我宽慰他:「放心吧,不会有人盗你的墓,大概盗墓的也知道你比较抠门,不会存放大量的金银财宝,」我侃侃而谈,「就是在军阀混战年代,也没有人打过泰陵的主意,看来你小气还是有好处的。」
胤禛瞪着眼睛:「你这是在安慰我还是在打击我?」
呃……
在北京的最后一个晚上,胤禛伸臂轻搂过我:「小颖,上一回你唱过的那歌,再唱一次给我听。」
我想了半天,张口问:「哪首?」
他似笑非笑,「你心里清楚。」
我蓦然睁大眼,那回他竟然听明白的。保住面子最重要,我装傻充愣,「不记得了。」
他俯身吻我的唇角,「真不记得了?」
我坚决不松口,「我最近记性不太好。」
他无奈,「就是那首:你就是我心爱,明不明白。」
我欢快地接道:「你也是。」
他板着脸片刻,闷闷地笑了出来。
我趴在他胸前,轻轻哼唱:「我闭上眼睛不能不对自己坦白,你就是我心爱,明不明白……不能不对自己坦白,你就是我心爱,请听我眼里的对白。」
他的唇舌绞入我口中纠缠,气息包裹着我,似乎有什么在胸口膨胀,我伸手环上他的肩,在他锁骨附近又舔又咬,他呼吸渐渐急促,「小颖,等等。

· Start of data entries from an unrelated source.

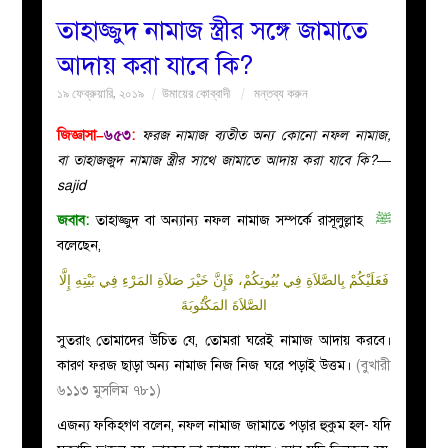
তাহাজ্জুদ নামাজ স্ত্রীর সঙ্গে জামাতে
বয়ান
আদায় করা যাবে কি?
১৯ ফেব্রুয়ারি, ২০১৯
উমায়ের কোব্বাদী
মন্তব্য করুন
নারীদের
জিজ্ঞাসা–
৬৫৩
:
ফরজ নামাজ ব্যতীত অন্য কোনো নফল নামাজ,
পাতা
বা
তাহাজজুদ নামাজ স্ত্রীর সাথে জামাতে আদায় করা যাবে কি?—
sajid
ইসলাহী
জবাব:
তাহাজ্জুদ বা অন্যান্য নফল নামাজ সম্পর্কে রাসূলুল্লাহ
ﷺ
বলেছেন,
মজলিস
فَعَلَيْكُمْ بِالصَّلاَةِ فِي بُيُوتِكُمْ، فَإِنَّ خَيْرَ صَلاَةِ المَرْءِ فِي بَيْتِهِ إِلَّا
প্রশ্ন
الصَّلاَةَ المَكْتُوبَةَ
সুতরাং তোমাদের উচিত যে, তোমরা ঘরেই নামাজ আদায় করবে।
করুন
কারণ ফরজ ছাড়া অন্য নামাজ নিজ নিজ ঘরে পড়াই উত্তম।
(বুখারী
৬১১৩ মুসলিম ৭৮১)
এজন্য ফকিহগণ বলেন, নফল নামাজ জামাতে পড়ার হুকুম হল- যদি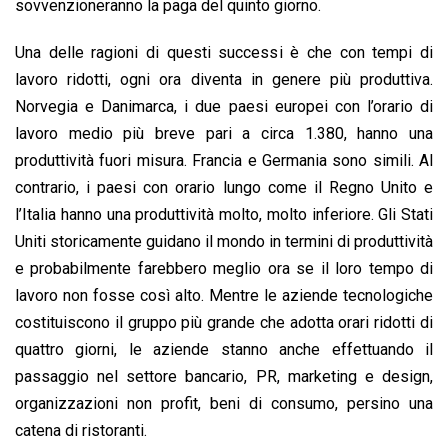
sovvenzioneranno la paga del quinto giorno.
Una delle ragioni di questi successi è che con tempi di
lavoro ridotti, ogni ora diventa in genere più produttiva.
Norvegia e Danimarca, i due paesi europei con l’orario di
lavoro medio più breve pari a circa 1.380, hanno una
produttività fuori misura. Francia e Germania sono simili. Al
contrario, i paesi con orario lungo come il Regno Unito e
l’Italia hanno una produttività molto, molto inferiore. Gli Stati
Uniti storicamente guidano il mondo in termini di produttività
e probabilmente farebbero meglio ora se il loro tempo di
lavoro non fosse così alto. Mentre le aziende tecnologiche
costituiscono il gruppo più grande che adotta orari ridotti di
quattro giorni, le aziende stanno anche effettuando il
passaggio nel settore bancario, PR, marketing e design,
organizzazioni non profit, beni di consumo, persino una
catena di ristoranti.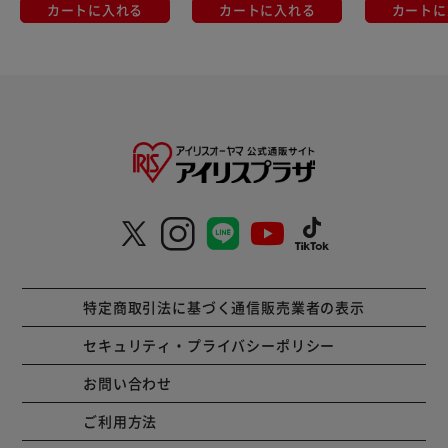
カートに入れる
カートに入れる
カートに
特定商取引法に基づく通信販売業者の表示
セキュリティ・プライバシーポリシー
お問い合わせ
ご利用方法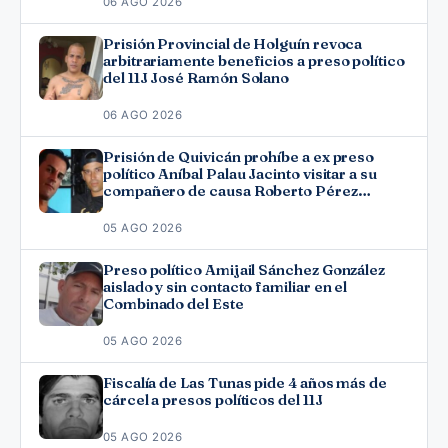
06 AGO 2026
Prisión Provincial de Holguín revoca
arbitrariamente beneficios a preso político
del 11J José Ramón Solano
06 AGO 2026
Prisión de Quivicán prohíbe a ex preso
político Aníbal Palau Jacinto visitar a su
compañero de causa Roberto Pérez
Fonseca
05 AGO 2026
Preso político Amijail Sánchez González
aislado y sin contacto familiar en el
Combinado del Este
05 AGO 2026
Fiscalía de Las Tunas pide 4 años más de
cárcel a presos políticos del 11J
05 AGO 2026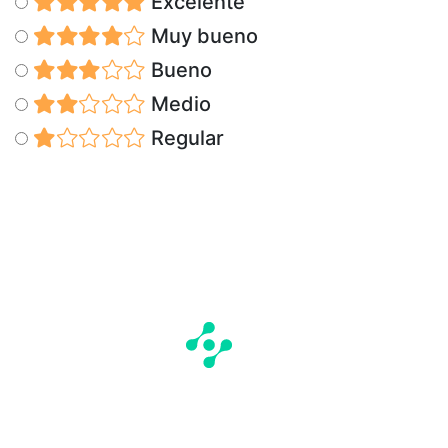
Excelente
Muy bueno
Bueno
Medio
Regular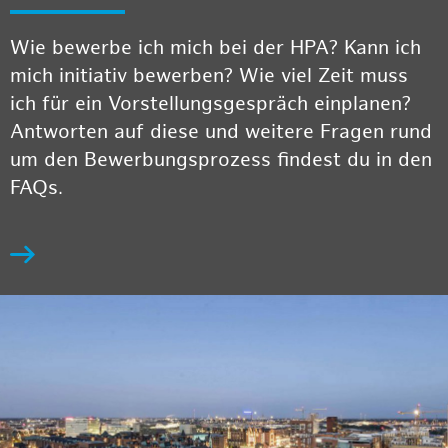
Wie bewerbe ich mich bei der HPA? Kann ich
mich initiativ bewerben? Wie viel Zeit muss
ich für ein Vorstellungsgespräch einplanen?
Antworten auf diese und weitere Fragen rund
um den Bewerbungsprozess findest du in den
FAQs.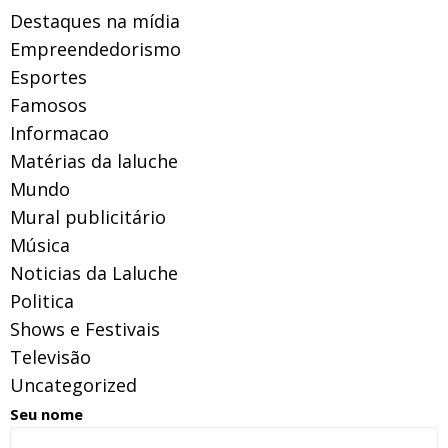
Destaques na mídia
Empreendedorismo
Esportes
Famosos
Informacao
Matérias da laluche
Mundo
Mural publicitário
Música
Noticias da Laluche
Politica
Shows e Festivais
Televisão
Uncategorized
Seu nome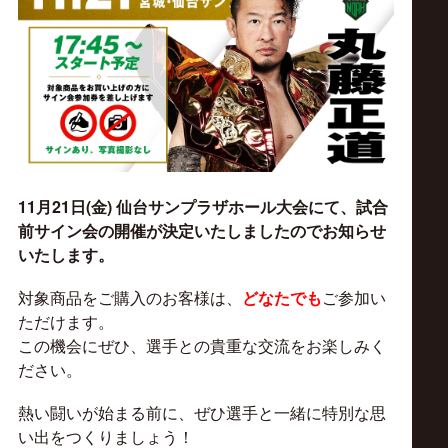
ス
リ
ン
グ・
11月21日(金) 仙台サンプラザホール大会にて、試合
ノ
前サイン会の開催が決定いたしましたのでお知らせ
いたします。
ア
対象商品をご購入のお客様は、
どなたでも
ご参加い
ただけます。
公
この機会にぜひ、選手との貴重な交流をお楽しみく
ださい。
式
熱い闘いが始まる前に、ぜひ選手と一緒に特別な思
い出をつくりましょう！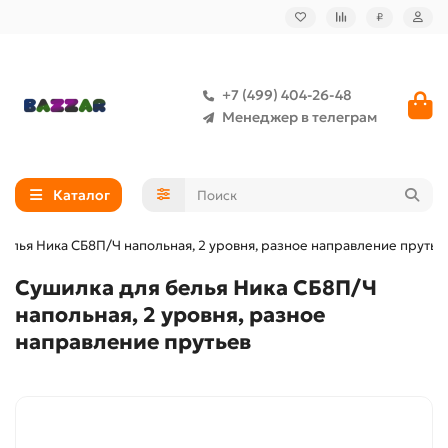
₽
+7 (499) 404-26-48
Менеджер в телеграм
Каталог
елья Ника СБ8П/Ч напольная, 2 уровня, разное направление прутье
Сушилка для белья Ника СБ8П/Ч
напольная, 2 уровня, разное
направление прутьев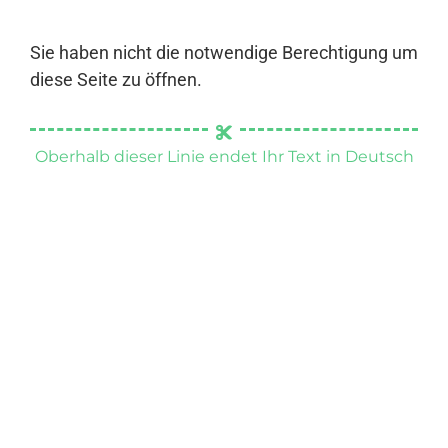
Sie haben nicht die notwendige Berechtigung um
diese Seite zu öffnen.
Oberhalb dieser Linie endet Ihr Text in Deutsch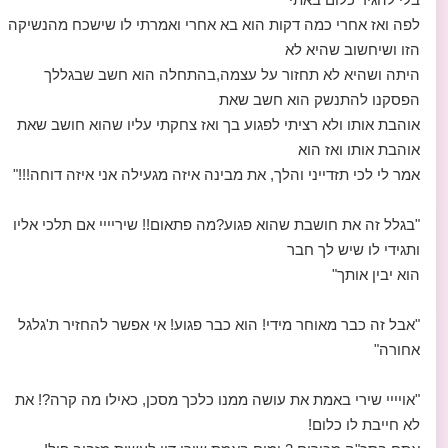
לפה ואז אחרי כמה דקות הוא בא אחרי ואמרתי לו שישכח מהנשיקה
הזו ושיחשוב שהיא לא
היתה ושהיא לא תחזור על עצמה,בהתחלה הוא חשב שבגללך
הפסקנו להתנשק הוא חשב שאת
אוהבת אותו ולא רציתי לפגוע בך ואז צחקתי עליו שהוא חושב שאת
אוהבת אותו ואז הוא
אמר לי לכי תזדייני והלך, את מבינה איזה מגעילה אני איזה דוחה!!!"
"בגלל זה את חושבת שהוא פגוע?מה פתאום!! שיריייי אם תלכי אליו
ותגידי לו שיש לך חבר
הוא יבין אותך"
"אבל זה כבר מאוחר מידי! הוא כבר פגוע! אי אפשר להחזיר ת'גלגל
אחורה"
"אויייי שירי באמת את עושה ממנו כלכך מסכן, כאילו מה קרה?! את
לא חייבת לו כלום!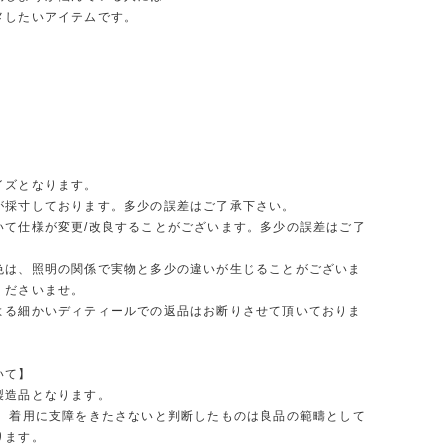
メしたいアイテムです。
イズとなります。
が採寸しております。多少の誤差はご了承下さい。
いて仕様が変更/改良することがございます。多少の誤差はご了
色は、照明の関係で実物と多少の違いが生じることがございま
くださいませ。
よる細かいディティールでの返品はお断りさせて頂いておりま
いて】
製造品となります。
 、着用に支障をきたさないと判断したものは良品の範疇として
ります。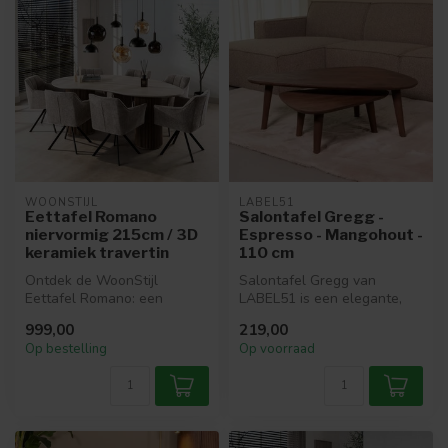
WOONSTIJL
LABEL51
Eettafel Romano
Salontafel Gregg -
niervormig 215cm / 3D
Espresso - Mangohout -
keramiek travertin
110 cm
Ontdek de WoonStijl
Salontafel Gregg van
Eettafel Romano: een
LABEL51 is een elegante,
niervormige tafel van 215
organisch gevormde tafel
999,00
219,00
cm met 3D ker...
gemaakt v...
Op bestelling
Op voorraad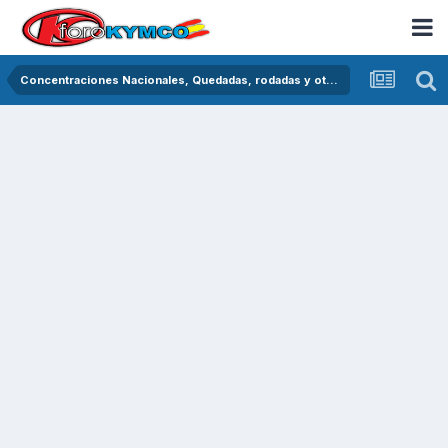
Concentraciones Nacionales, Quedadas, rodadas y otras crónicas del asfalto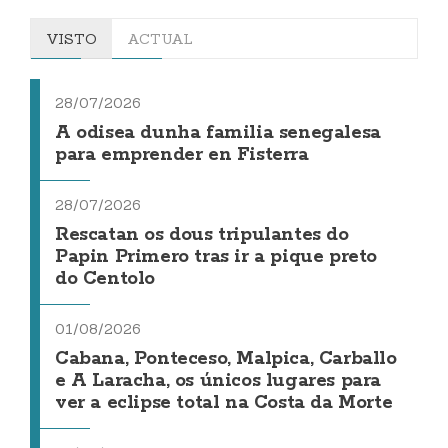
VISTO
ACTUAL
28/07/2026
A odisea dunha familia senegalesa
para emprender en Fisterra
28/07/2026
Rescatan os dous tripulantes do
Papin Primero tras ir a pique preto
do Centolo
01/08/2026
Cabana, Ponteceso, Malpica, Carballo
e A Laracha, os únicos lugares para
ver a eclipse total na Costa da Morte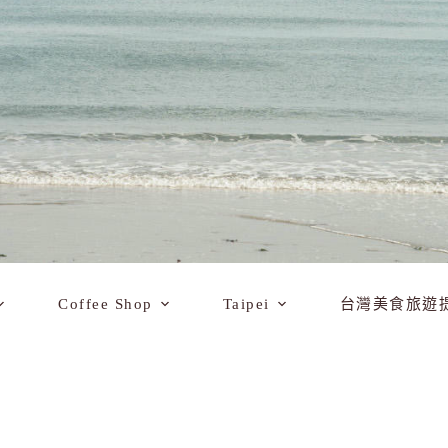
Coffee Shop
Taipei
台灣美食旅遊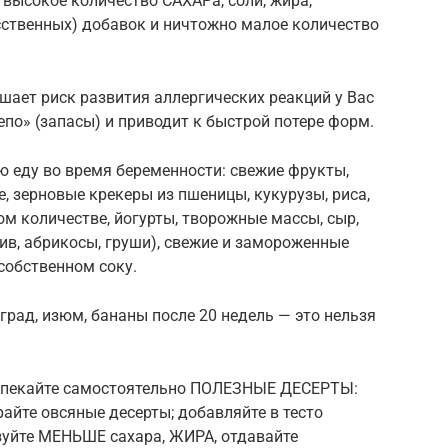
 высокое количество САХАРа, соли, жира,
сственных) добавок и ничтожно малое количество
ает риск развития аллергических реакций у Вас
епо» (запасы) и приводит к быстрой потере форм.
 еду во время беременности: свежие фрукты,
е, зерновые крекеры из пшеницы, кукурузы, риса,
ом количестве, йогурты, творожные массы, сыр,
ив, абрикосы, груши), свежие и замороженные
собственном соку.
рад, изюм, бананы после 20 недель — это нельзя
выпекайте самостоятельно ПОЛЕЗНЫЕ ДЕСЕРТЫ:
айте овсяные десерты; добавляйте в тесто
уйте МЕНЬШЕ сахара, ЖИРА, отдавайте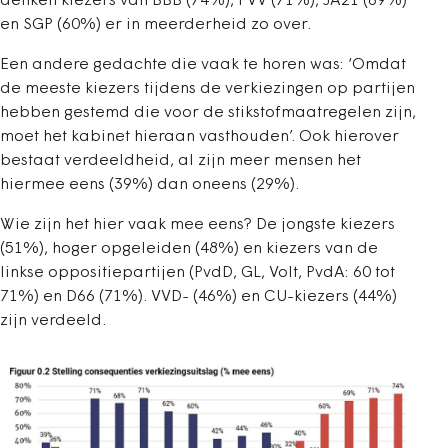
denken kiezers van BBB (74%), PVV (71%), JA21 (69%)
en SGP (60%) er in meerderheid zo over.
Een andere gedachte die vaak te horen was: ‘Omdat
de meeste kiezers tijdens de verkiezingen op partijen
hebben gestemd die voor de stikstofmaatregelen zijn,
moet het kabinet hieraan vasthouden’. Ook hierover
bestaat verdeeldheid, al zijn meer mensen het
hiermee eens (39%) dan oneens (29%).
Wie zijn het hier vaak mee eens? De jongste kiezers
(51%), hoger opgeleiden (48%) en kiezers van de
linkse oppositiepartijen (PvdD, GL, Volt, PvdA: 60 tot
71%) en D66 (71%). VVD- (46%) en CU-kiezers (44%)
zijn verdeeld.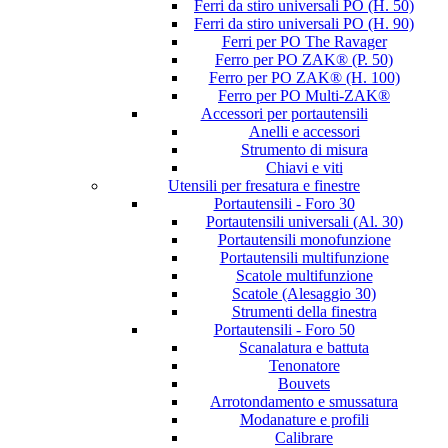
Ferri da stiro universali PO (H. 50)
Ferri da stiro universali PO (H. 90)
Ferri per PO The Ravager
Ferro per PO ZAK® (P. 50)
Ferro per PO ZAK® (H. 100)
Ferro per PO Multi-ZAK®
Accessori per portautensili
Anelli e accessori
Strumento di misura
Chiavi e viti
Utensili per fresatura e finestre
Portautensili - Foro 30
Portautensili universali (Al. 30)
Portautensili monofunzione
Portautensili multifunzione
Scatole multifunzione
Scatole (Alesaggio 30)
Strumenti della finestra
Portautensili - Foro 50
Scanalatura e battuta
Tenonatore
Bouvets
Arrotondamento e smussatura
Modanature e profili
Calibrare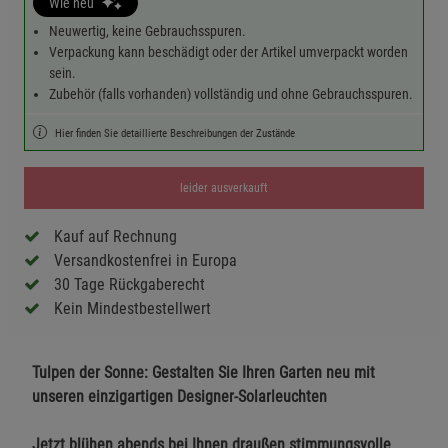
Wie neu
Neuwertig, keine Gebrauchsspuren.
Verpackung kann beschädigt oder der Artikel umverpackt worden
sein.
Zubehör (falls vorhanden) vollständig und ohne Gebrauchsspuren.
Hier finden Sie detaillierte Beschreibungen der Zustände
leider ausverkauft
Kauf auf Rechnung
Versandkostenfrei in Europa
30 Tage Rückgaberecht
Kein Mindestbestellwert
Tulpen der Sonne: Gestalten Sie Ihren Garten neu mit
unseren einzigartigen Designer-Solarleuchten
Jetzt blühen abends bei Ihnen draußen stimmungsvolle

」
「别管那个。」我知道他想使用安全措施。
「可是……」他的话被我的唇堵住。
我解开束缚我们的一切桎梏,凭着最原始的欲望,在他唇上辗转吮噬。
他哪里能容忍我主动,狠狠咬上我的嘴唇,将我牢牢扣在身下。
吻如暴风疾雨,揉捏的力道越来越重。
我不知道此刻他心中在想什么,我相信我们都在寻求彼此的慰藉,以此掩盖分离在即的黯然神伤以及内心深处的无尽煎熬。